In this open-label, parallel-group study, we randomly assigned 300 patients who were undergoing elective primary unilateral total knee arthroplasty to receive one of two doses of FXI-ASO (200 mg or 300 mg) or 40 mg of enoxaparin once daily. The primary efficacy outcome was the incidence of venous thromboembolism (assessed by mandatory bilateral venography or report of symptomatic events). The principal safety outcome was major or clinically relevant nonmajor bleeding.

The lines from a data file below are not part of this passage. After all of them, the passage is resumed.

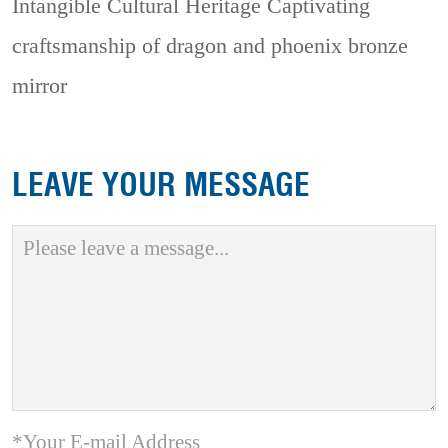
Intangible Cultural Heritage
Captivating
craftsmanship of dragon and phoenix bronze
mirror
LEAVE YOUR MESSAGE
*Your E-mail Address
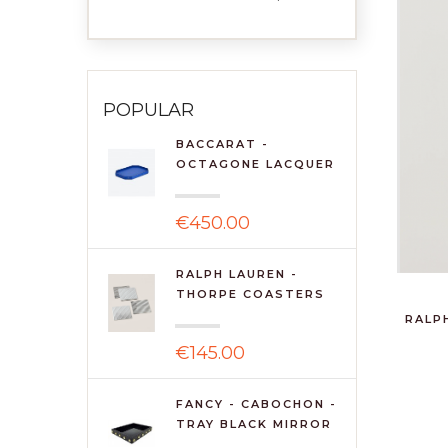
POPULAR
BACCARAT -
OCTAGONE LACQUER
TRAY 460 - ...
€450.00
RALPH LAUREN -
THORPE COASTERS
(SET OF 4...
RALP
€145.00
FANCY - CABOCHON -
TRAY BLACK MIRROR
49*...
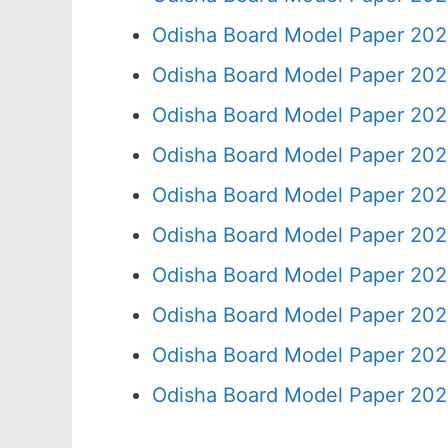
Odisha Board Model Paper 202
Odisha Board Model Paper 202
Odisha Board Model Paper 202
Odisha Board Model Paper 202
Odisha Board Model Paper 202
Odisha Board Model Paper 202
Odisha Board Model Paper 202
Odisha Board Model Paper 202
Odisha Board Model Paper 202
Odisha Board Model Paper 202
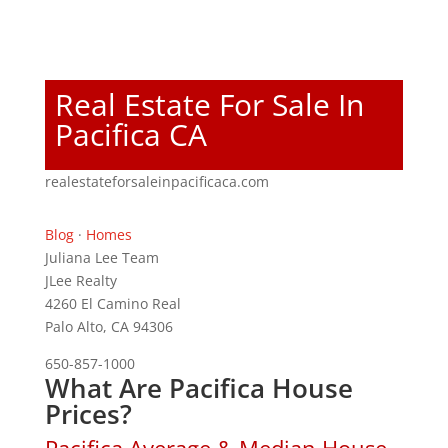
Real Estate For Sale In
Pacifica CA
realestateforsaleinpacificaca.com
Blog
·
Homes
Juliana Lee Team
JLee Realty
4260 El Camino Real
Palo Alto, CA 94306
650-857-1000
What Are Pacifica House
Prices?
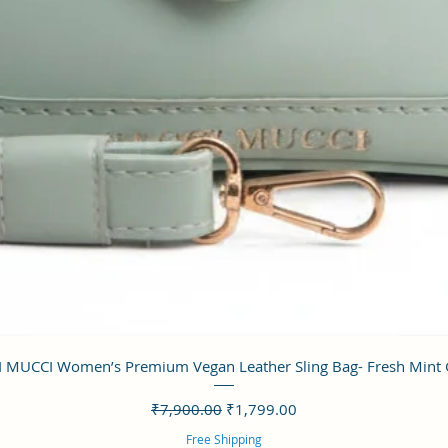
クイックビュー
 MUCCI Women’s Premium Vegan Leather Sling Bag- Fresh Mint
通常価格
セール価格
₹7,900.00
₹1,799.00
Free Shipping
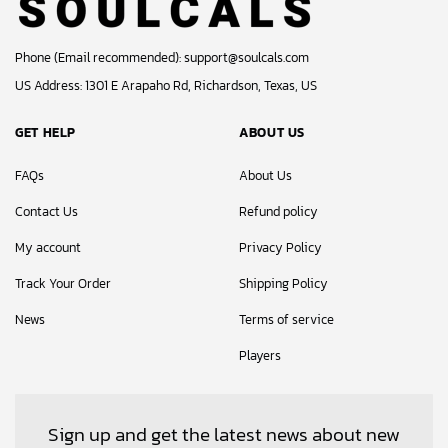
Phone (Email recommended):
support@soulcals.com
US Address: 1301 E Arapaho Rd, Richardson, Texas, US
GET HELP
ABOUT US
FAQs
About Us
Contact Us
Refund policy
My account
Privacy Policy
Track Your Order
Shipping Policy
News
Terms of service
Players
Sign up and get the latest news about new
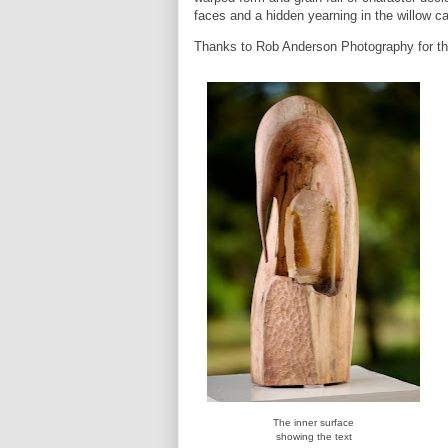
faces and a hidden yearning in the willow ca
Thanks to Rob Anderson Photography for th
The inner surface
showing the text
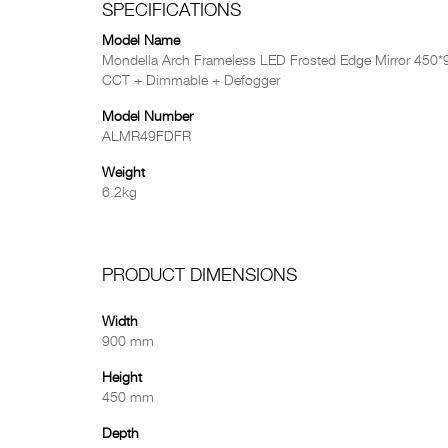
SPECIFICATIONS
Model Name
Mondella Arch Frameless LED Frosted Edge Mirror 450
CCT + Dimmable + Defogger
Model Number
ALMR49FDFR
Weight
6.2kg
PRODUCT DIMENSIONS
Width
900 mm
Height
450 mm
Depth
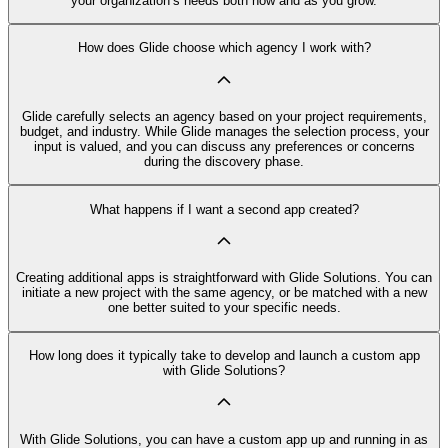
your organization’s needs both now and as you grow.
How does Glide choose which agency I work with?
Glide carefully selects an agency based on your project requirements,
budget, and industry. While Glide manages the selection process, your
input is valued, and you can discuss any preferences or concerns
during the discovery phase.
What happens if I want a second app created?
Creating additional apps is straightforward with Glide Solutions. You can
initiate a new project with the same agency, or be matched with a new
one better suited to your specific needs.
How long does it typically take to develop and launch a custom app
with Glide Solutions?
With Glide Solutions, you can have a custom app up and running in as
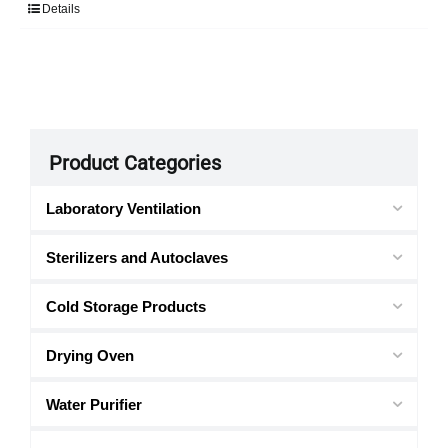
Details
Product Categories
Laboratory Ventilation
Sterilizers and Autoclaves
Cold Storage Products
Drying Oven
Water Purifier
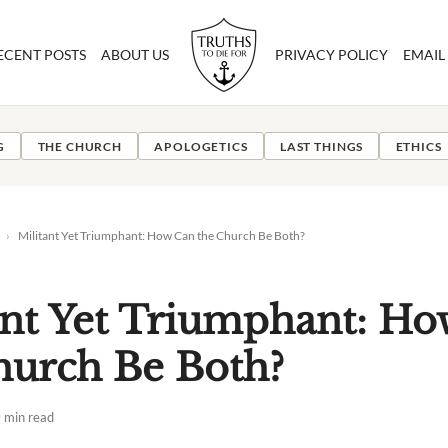
ECENT POSTS
ABOUT US
PRIVACY POLICY
EMAIL
G
THE CHURCH
APOLOGETICS
LAST THINGS
ETHICS
›
Militant Yet Triumphant: How Can the Church Be Both?
ant Yet Triumphant: H
hurch Be Both?
 min read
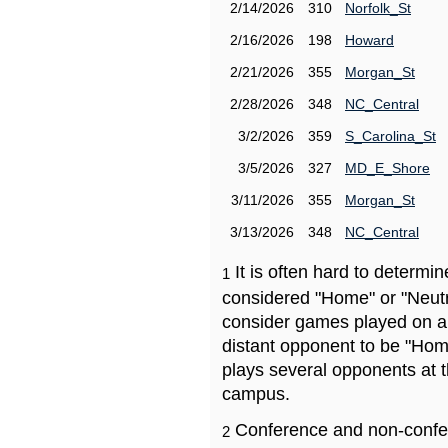
2/14/2026
310
Norfolk_St
2/16/2026
198
Howard
2/21/2026
355
Morgan_St
2/28/2026
348
NC_Central
3/2/2026
359
S_Carolina_St
3/5/2026
327
MD_E_Shore
3/11/2026
355
Morgan_St
3/13/2026
348
NC_Central
It is often hard to determ
1
considered "Home" or "Neutr
consider games played on a 
distant opponent to be "Hom
plays several opponents at 
campus.
Conference and non-confe
2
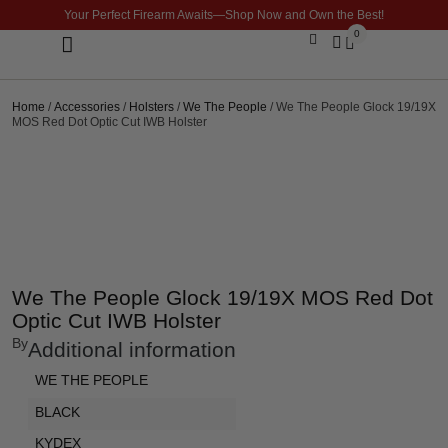
Your Perfect Firearm Awaits—Shop Now and Own the Best!
0
Optics & Sights
GLOCK BUILDER
Home
/
Accessories
/
Holsters
/
We The People
/ We The People Glock 19/19X
MOS Red Dot Optic Cut IWB Holster
We The People Glock 19/19X MOS Red Dot
Optic Cut IWB Holster
By
Additional information
WE THE PEOPLE
BLACK
KYDEX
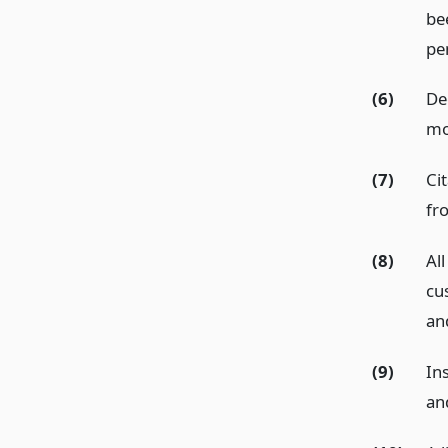
be
pe
(6)
De
mo
(7)
Ci
fr
(8)
All
cu
an
(9)
In
an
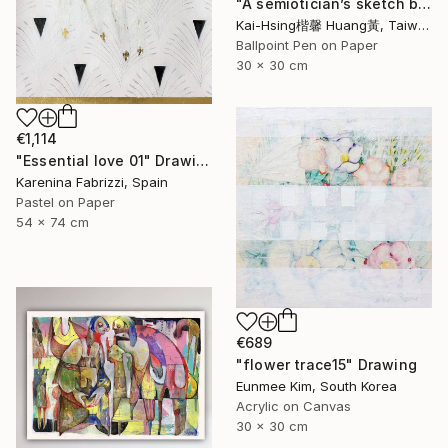
"A semiotician’s sketch book series III :red trouble mind 符號學家的速寫筆記系列三:煩惱（紅）" Drawing
Kai-Hsing楷馨 Huang黃, Taiwan
Ballpoint Pen on Paper
30 x 30 cm
€1,114
"Essential love 01" Drawing
Karenina Fabrizzi, Spain
Pastel on Paper
54 x 74 cm
€689
"flower trace15" Drawing
Eunmee Kim, South Korea
Acrylic on Canvas
30 x 30 cm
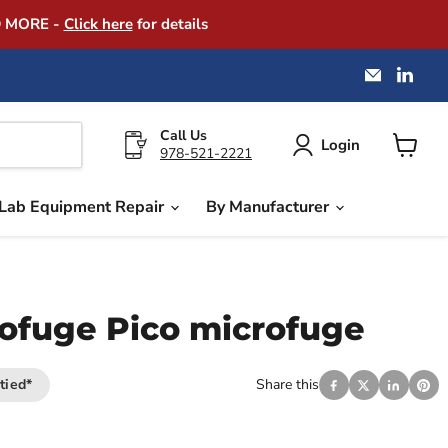
D MORE -
Click here
for details
Email
Find
America
us
Instrume
on
Exchang
Link
Call Us
Login
978-521-2221
View
cart
Lab Equipment Repair
By Manufacturer
ofuge Pico microfuge
tied*
Share this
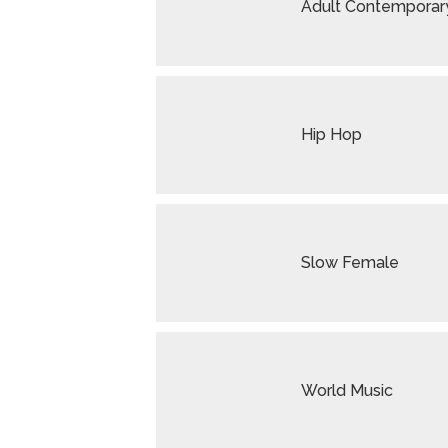
Adult Contemporar
Hip Hop
Slow Female
World Music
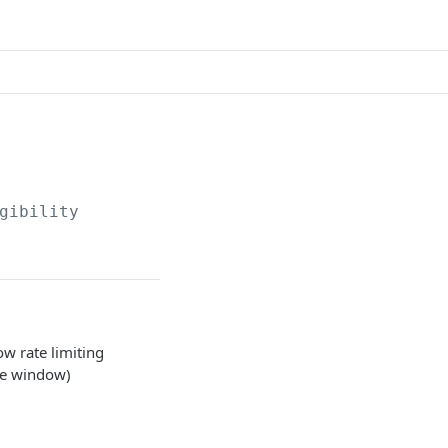
gibility
ow rate limiting
te window)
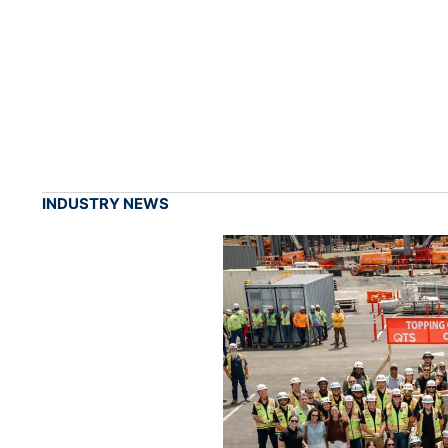
INDUSTRY NEWS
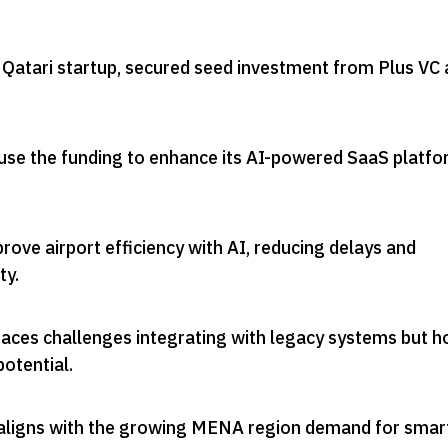
atari startup, secured seed investment from Plus VC 
use the funding to enhance its AI-powered SaaS platf
ve airport efficiency with AI, reducing delays and
ty
.
faces challenges integrating with legacy systems but h
potential
.
aligns with the growing MENA region demand for smar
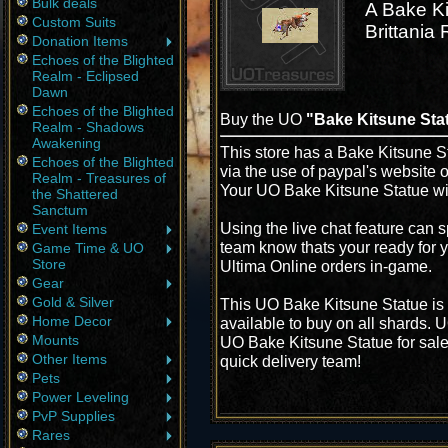
Bulk deals
A Bake Ki
Custom Suits
Brittania
Donation Items
Echoes of the Blighted
Realm - Eclipsed
Dawn
Echoes of the Blighted
Buy the UO
"Bake Kitsune Sta
Realm - Shadows
Awakening
This store has a Bake Kitsune St
Echoes of the Blighted
via the use of paypal's website 
Realm - Treasures of
Your UO Bake Kitsune Statue wil
the Shattered
Sanctum
Using the live chat feature can s
Event Items
team know thats your ready for y
Game Time & UO
Store
Ultima Online orders in-game.
Gear
Gold & Silver
This UO Bake Kitsune Statue is 
Home Decor
available to buy on all shards. 
Mounts
UO Bake Kitsune Statue for sale 
Other Items
quick delivery team!
Pets
Power Leveling
PvP Supplies
Rares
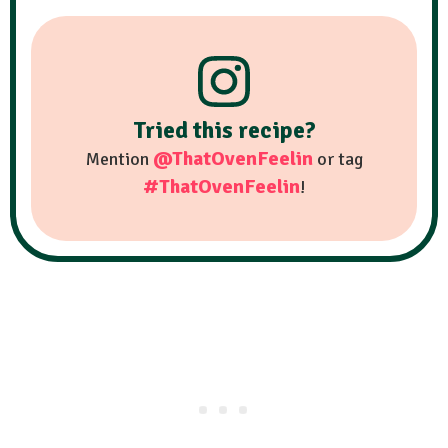
Tried this recipe?
@ThatOvenFeelin
Mention
or tag
#ThatOvenFeelin
!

Around the time of surgery, the mean (±SE) factor XI levels were 0.38±0.01 units per milliliter in the 200-mg FXI-ASO group, 0.20±0.01 units per milliliter in the 300-mg FXI-ASO group, and 0.93±0.02 units per milliliter in the enoxaparin group. The primary efficacy outcome occurred in 36 of 134 patients (27%) who received the 200-mg dose of FXI-ASO and in 3 of 71 patients (4%) who received the 300-mg dose of FXI-ASO, as compared with 21 of 69 patients (30%) who received enoxaparin. The 200-mg regimen was noninferior, and the 300-mg regimen was superior, to enoxaparin (P<0.001). Bleeding occurred in 3%, 3%, and 8% of the patients in the three study groups, respectively.
This study showed that factor XI contributes to postoperative venous thromboembolism; reducing factor XI levels in patients undergoing elective primary unilateral total knee arthroplasty was an effective method for its prevention and appeared to be safe with respect to the risk of bleeding. (Funded by Isis Pharmaceuticals; FXI-ASO TKA ClinicalTrials.gov number, NCT01713361.).
实验数据表明,降低因子 XI 水平可减轻血栓形成而不引起出血,但因子 XI 在预防人类术后静脉血栓形成中的作用尚不清楚。FXI-ASO(ISIS 416858)是一种第二代反义寡核苷酸,可特异性降低因子 XI 水平。我们比较了 FXI-ASO 与依诺肝素在接受全膝关节置换术的患者中的疗效和安全性。
在这项开放标签、平行组研究中,我们将 300 名接受择期单侧初次全膝关节置换术的患者随机分配至接受 200mg 或 300mg FXI-ASO 或每日一次 40mg 依诺肝素治疗。主要疗效终点是静脉血栓栓塞事件(通过强制性双侧静脉造影或有症状事件报告评估)的发生率。主要安全性终点是重大或临床相关非重大出血。
手术时,200mg FXI-ASO 组、300mg FXI-ASO 组和依诺肝素组的平均(±SE)因子 XI 水平分别为 0.38±0.01 单位/毫升、0.20±0.01 单位/毫升和 0.93±0.02 单位/毫升。200mg FXI-ASO 组 134 例患者中有 36 例(27%)和 300mg FXI-ASO 组 71 例患者中有 3 例(4%)发生主要疗效终点事件,而依诺肝素组 69 例患者中有 21 例(30%)发生该事件。200mg 方案非劣效于依诺肝素,300mg 方案优于依诺肝素(P<0.001)。三组患者的出血发生率分别为 3%、3%和 8%。
本研究表明因子 XI 有助于术后静脉血栓栓塞形成;降低接受择期单侧初次全膝关节置换术患者的因子 XI 水平是预防血栓形成的有效方法,且似乎不会增加出血风险。(由 ISIS 制药公司资助;FXI-ASO TKA ClinicalTrials.gov 编号,NCT01713361。)